* Text passage:
###

A platinum finger, S, rested upon the strip of platinum, but was made fast at one end to the screw-cup that connected with the other wire from the battery. Now, when a sound is made in the box, the membrane is made to vibrate powerfully: this makes the platinum strip to strike as often upon the platinum finger, and as often to bound away from it, thus making and breaking the current the same number of times per second. If, then, a person sings into this box while it is in circuit with the afore-mentioned click-rod and box, the latter will evidently change its pitch as often as it is changed by the voice. In this apparatus we have a telephone with which a melody may be reproduced at a distance with distinctness. But the sounds are not loud, and they have a tin-trumpet quality. If one reflects upon the possibilities of such a mechanism, and upon the conditions necessary to produce a sound of any given quality, as that of the voice or of a musical instrument as described in preceding pages, he will understand that it can reproduce only pitch. It might here be inferred that something more than a single pitch is transmitted if the sound is like that of a tin trumpet as stated: but the reason of this is that, whenever a current is pa.s.sing between two surfaces that can move only slightly on each other, there is always an irregularity in the conduction, so as to produce a kind of scratching sound; and it is this, combined with the other, the true pitch, that gives the character to the sound of this instrument.

Dr. Wright found that a sound of considerable intensity could be obtained by pa.s.sing the interrupted current through the primary wire of a small induction coil, and placing a conductor made of two sheets of silvered paper placed back to back in the secondary circuit. The silvered paper becomes rapidly charged and discharged, making a sound that can be heard over a large hall, and having the same pitch as the sending instrument.

GRAY'S TELEPHONES.

###

* Supplied data:
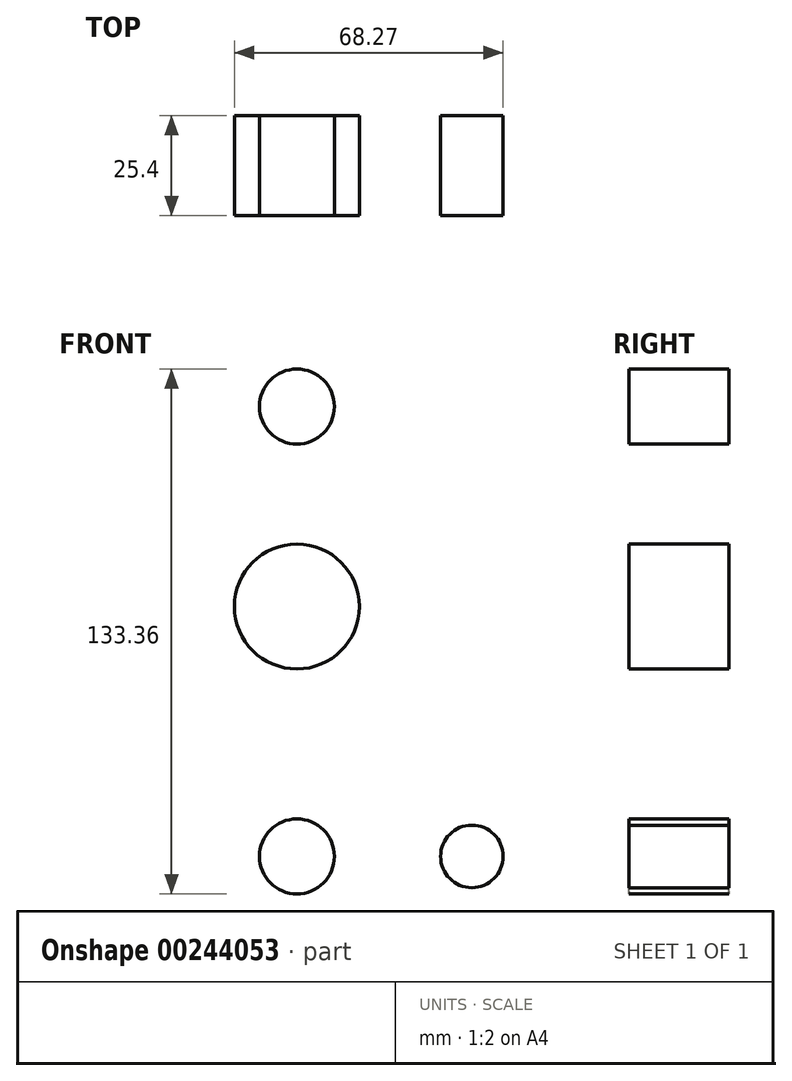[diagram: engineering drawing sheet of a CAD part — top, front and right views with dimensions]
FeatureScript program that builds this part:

###

* Required work:
• 1. Answer these questions about the passage on early telephones:
(a) What metal are both the finger S and the strip it rests on made of?
(b) What quality do the sounds from the melody-reproducing apparatus have?
(c) What conductor did Dr. Wright place in the secondary circuit of the induction coil?
• 2. Copy word for word the stretch of the passage on early telephones from "Dr. Wright found" through "the sending instrument.".

* Answers in order:
• 1.
(a) Platinum.
(b) A tin-trumpet quality.
(c) Two sheets of silvered paper placed back to back.

• 2.
Dr. Wright found that a sound of considerable intensity could be obtained by pa.s.sing the interrupted current through the primary wire of a small induction coil, and placing a conductor made of two sheets of silvered paper placed back to back in the secondary circuit. The silvered paper becomes rapidly charged and discharged, making a sound that can be heard over a large hall, and having the same pitch as the sending instrument.